I have 2 things I need to do. 1) Determine the differential area element and eventually integrate this function over that surface and 2) determine the limits of integration for a corresponding volume integral. I wonder if Spivak would help in this? His intro text.

Last edited: Jun 27, 2011
16. Jun 28, 2011

Born2bwire

If you are still trying to integrate the gradient of your potential over an equipotential surface, then you can take a few shortcuts. Namely, the gradient of the potential will always be constant and point in the same direction as your surface normal. So the result of the integral is the area of your surface times some constant related to the gradient of your potential. So if you have a simple surface (sphere, cylinder, etc) then you do not really need to work the integral. Only if you have a complicated surface would you need to work the integral by virtue to just get the area. So your surface element depends upon your system of coordinates and the variables that you are integrating over.

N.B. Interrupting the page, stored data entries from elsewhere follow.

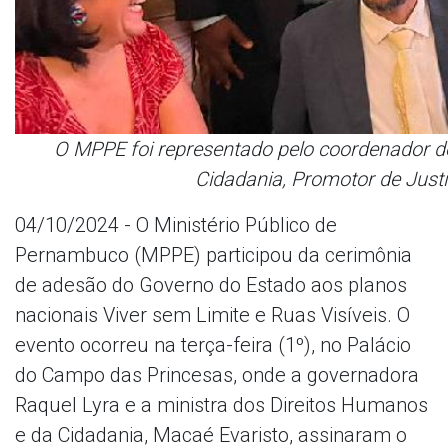
O MPPE foi representado pelo coordenador d
Cidadania, Promotor de Just
04/10/2024 - O Ministério Público de
Pernambuco (MPPE) participou da cerimônia
de adesão do Governo do Estado aos planos
nacionais Viver sem Limite e Ruas Visíveis. O
evento ocorreu na terça-feira (1º), no Palácio
do Campo das Princesas, onde a governadora
Raquel Lyra e a ministra dos Direitos Humanos
e da Cidadania, Macaé Evaristo, assinaram o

For example, in cartesian coordinates then it is always something like $\hat{z}dxdy$. If it is more complicated, then you should try to parameterize your equation for the surface.

17. Jun 28, 2011

Pengwuino

I've decided to use the potential $A_0e^{-{{r}\over{r_0}}^2}rcos(\theta)$

So far, I've determined the equipotential surfaces are given by

$$x^2 + y^2 + {{z^2}\over{2}} = {{r_0^2ln(z)}\over{2}}+C$$

where the C is a constant that will denote the equipotential surface I believe. These surfaces are very complicated so I can't use any symmetry arguments to make things simpler. I wish I knew how to even look at the surface in Mathematica.

18. Jun 29, 2011

BruceW

The gradient of the potential would point in the direction of the surface normal, but why would the gradient of the potential be constant?

19. Jun 29, 2011

Pengwuino

Yah that can't be true for arbitrary surfaces.

20. Jun 29, 2011

Born2bwire

:uhh:

I feel ashamed with myself. I can't believe I've been making these posts. Ok... where is that memory erase and reset button for this thread...